Customer Centricity Is a Journey—Not a Destination
AMS SPARKS
The article Customer Centricity Is a Journey—Not a Destination examines why so many organizations struggle to achieve and sustain customer-centricity despite widespread agreement on its importance. Using examples from two medical technology companies, the authors argue that customer centricity should be viewed as an ongoing organizational transformation rather than a discrete initiative with a defined endpoint. A recurring theme is that many firms approach customer centricity too narrowly—treating it as a marketing, sales, or customer experience program—when it actually requires coordinated changes across leadership, culture, processes, and decision-making systems. The article also highlights the importance of employee buy-in, noting that customer-centric transformations often stall when organizations focus exclusively on customer needs while neglecting the internal changes required to support them.

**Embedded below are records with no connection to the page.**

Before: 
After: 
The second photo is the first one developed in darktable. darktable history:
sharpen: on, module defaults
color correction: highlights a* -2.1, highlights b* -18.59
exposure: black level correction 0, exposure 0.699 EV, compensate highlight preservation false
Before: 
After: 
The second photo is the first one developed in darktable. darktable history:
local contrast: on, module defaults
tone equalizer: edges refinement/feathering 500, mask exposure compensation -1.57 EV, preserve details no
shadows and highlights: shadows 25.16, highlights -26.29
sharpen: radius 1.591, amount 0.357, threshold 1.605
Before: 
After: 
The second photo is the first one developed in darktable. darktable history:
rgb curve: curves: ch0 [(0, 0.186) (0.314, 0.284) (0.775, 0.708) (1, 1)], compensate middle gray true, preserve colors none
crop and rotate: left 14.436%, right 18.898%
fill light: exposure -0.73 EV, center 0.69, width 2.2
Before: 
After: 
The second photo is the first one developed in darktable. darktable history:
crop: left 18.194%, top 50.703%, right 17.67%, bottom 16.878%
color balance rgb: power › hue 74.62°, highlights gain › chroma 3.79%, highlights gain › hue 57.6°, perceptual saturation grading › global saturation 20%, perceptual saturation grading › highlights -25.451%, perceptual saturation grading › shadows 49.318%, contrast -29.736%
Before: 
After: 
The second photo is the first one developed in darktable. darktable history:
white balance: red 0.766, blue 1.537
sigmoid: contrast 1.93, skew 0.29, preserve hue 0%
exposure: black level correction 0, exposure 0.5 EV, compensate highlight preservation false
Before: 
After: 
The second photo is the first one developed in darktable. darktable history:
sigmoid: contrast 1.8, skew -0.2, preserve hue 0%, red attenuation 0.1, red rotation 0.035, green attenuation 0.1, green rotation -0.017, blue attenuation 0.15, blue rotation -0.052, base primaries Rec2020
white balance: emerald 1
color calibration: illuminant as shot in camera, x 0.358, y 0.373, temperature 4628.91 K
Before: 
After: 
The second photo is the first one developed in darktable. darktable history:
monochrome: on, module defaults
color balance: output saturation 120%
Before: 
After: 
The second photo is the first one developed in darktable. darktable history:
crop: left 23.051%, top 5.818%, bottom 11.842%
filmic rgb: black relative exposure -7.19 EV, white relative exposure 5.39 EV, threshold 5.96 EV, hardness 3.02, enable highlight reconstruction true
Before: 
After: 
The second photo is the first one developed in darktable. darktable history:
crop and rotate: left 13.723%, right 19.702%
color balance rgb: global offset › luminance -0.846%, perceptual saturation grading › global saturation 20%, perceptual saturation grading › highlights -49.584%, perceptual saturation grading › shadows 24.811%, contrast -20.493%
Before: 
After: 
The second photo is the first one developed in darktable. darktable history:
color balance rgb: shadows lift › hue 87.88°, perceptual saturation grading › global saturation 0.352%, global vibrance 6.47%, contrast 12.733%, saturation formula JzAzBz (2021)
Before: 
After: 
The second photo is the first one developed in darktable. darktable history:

One aspect of the article that differs somewhat from CCG’s perspective is its framing of customer centricity as a “journey.” While CCG would likely agree that customer centricity requires continuous learning, adaptation, and organizational commitment, we generally view customer centricity less as a journey and more as a way of operating—a company-wide orientation toward understanding and creating value for a defined market. The distinction is subtle but important. A journey implies a progression toward a destination, whereas CCG’s definition emphasizes an enduring organizational capability rooted in evidence, empathy, and decision-making. Nevertheless, the article offers a valuable discussion of the practical barriers organizations face when attempting to move from customer-centric aspirations to sustained customer-centric behavior.